## WORK TO BE COMPLETED
Copy all of the following items line for line, keeping every character unchanged.

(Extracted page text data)
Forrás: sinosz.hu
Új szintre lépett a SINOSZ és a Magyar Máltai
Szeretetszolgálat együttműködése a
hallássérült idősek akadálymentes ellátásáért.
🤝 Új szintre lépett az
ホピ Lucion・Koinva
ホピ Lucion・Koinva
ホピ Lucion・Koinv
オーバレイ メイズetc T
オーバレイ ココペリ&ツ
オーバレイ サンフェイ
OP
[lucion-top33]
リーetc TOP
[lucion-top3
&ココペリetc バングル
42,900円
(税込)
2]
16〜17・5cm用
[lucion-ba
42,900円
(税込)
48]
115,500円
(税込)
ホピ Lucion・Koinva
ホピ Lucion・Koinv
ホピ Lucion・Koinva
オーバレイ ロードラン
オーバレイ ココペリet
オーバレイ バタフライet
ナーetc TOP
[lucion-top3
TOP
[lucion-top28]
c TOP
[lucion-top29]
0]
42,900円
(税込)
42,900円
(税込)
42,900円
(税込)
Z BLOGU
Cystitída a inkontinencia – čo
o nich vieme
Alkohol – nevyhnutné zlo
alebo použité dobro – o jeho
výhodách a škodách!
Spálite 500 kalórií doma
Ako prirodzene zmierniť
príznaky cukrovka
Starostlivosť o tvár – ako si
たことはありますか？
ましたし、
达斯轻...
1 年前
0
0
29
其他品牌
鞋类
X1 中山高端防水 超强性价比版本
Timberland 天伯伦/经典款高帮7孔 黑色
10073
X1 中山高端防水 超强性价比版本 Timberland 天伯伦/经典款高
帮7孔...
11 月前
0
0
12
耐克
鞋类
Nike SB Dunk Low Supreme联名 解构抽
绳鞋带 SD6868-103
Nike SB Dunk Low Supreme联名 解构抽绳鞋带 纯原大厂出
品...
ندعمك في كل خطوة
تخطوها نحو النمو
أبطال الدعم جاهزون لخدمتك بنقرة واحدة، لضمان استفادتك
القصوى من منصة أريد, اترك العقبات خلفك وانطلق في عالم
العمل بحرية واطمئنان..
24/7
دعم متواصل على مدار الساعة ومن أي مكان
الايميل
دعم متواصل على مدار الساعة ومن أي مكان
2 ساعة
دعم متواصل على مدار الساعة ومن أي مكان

## ANSWER SPACE
Forrás: sinosz.hu
Új szintre lépett a SINOSZ és a Magyar Máltai
Szeretetszolgálat együttműködése a
hallássérült idősek akadálymentes ellátásáért.
🤝 Új szintre lépett az
ホピ Lucion・Koinva
ホピ Lucion・Koinva
ホピ Lucion・Koinv
オーバレイ メイズetc T
オーバレイ ココペリ&ツ
オーバレイ サンフェイ
OP
[lucion-top33]
リーetc TOP
[lucion-top3
&ココペリetc バングル
42,900円
(税込)
2]
16〜17・5cm用
[lucion-ba
42,900円
(税込)
48]
115,500円
(税込)
ホピ Lucion・Koinva
ホピ Lucion・Koinv
ホピ Lucion・Koinva
オーバレイ ロードラン
オーバレイ ココペリet
オーバレイ バタフライet
ナーetc TOP
[lucion-top3
TOP
[lucion-top28]
c TOP
[lucion-top29]
0]
42,900円
(税込)
42,900円
(税込)
42,900円
(税込)
Z BLOGU
Cystitída a inkontinencia – čo
o nich vieme
Alkohol – nevyhnutné zlo
alebo použité dobro – o jeho
výhodách a škodách!
Spálite 500 kalórií doma
Ako prirodzene zmierniť
príznaky cukrovka
Starostlivosť o tvár – ako si
たことはありますか？
ましたし、
达斯轻...
1 年前
0
0
29
其他品牌
鞋类
X1 中山高端防水 超强性价比版本
Timberland 天伯伦/经典款高帮7孔 黑色
10073
X1 中山高端防水 超强性价比版本 Timberland 天伯伦/经典款高
帮7孔...
11 月前
0
0
12
耐克
鞋类
Nike SB Dunk Low Supreme联名 解构抽
绳鞋带 SD6868-103
Nike SB Dunk Low Supreme联名 解构抽绳鞋带 纯原大厂出
品...
ندعمك في كل خطوة
تخطوها نحو النمو
أبطال الدعم جاهزون لخدمتك بنقرة واحدة، لضمان استفادتك
القصوى من منصة أريد, اترك العقبات خلفك وانطلق في عالم
العمل بحرية واطمئنان..
24/7
دعم متواصل على مدار الساعة ومن أي مكان
الايميل
دعم متواصل على مدار الساعة ومن أي مكان
2 ساعة
دعم متواصل على مدار الساعة ومن أي مكان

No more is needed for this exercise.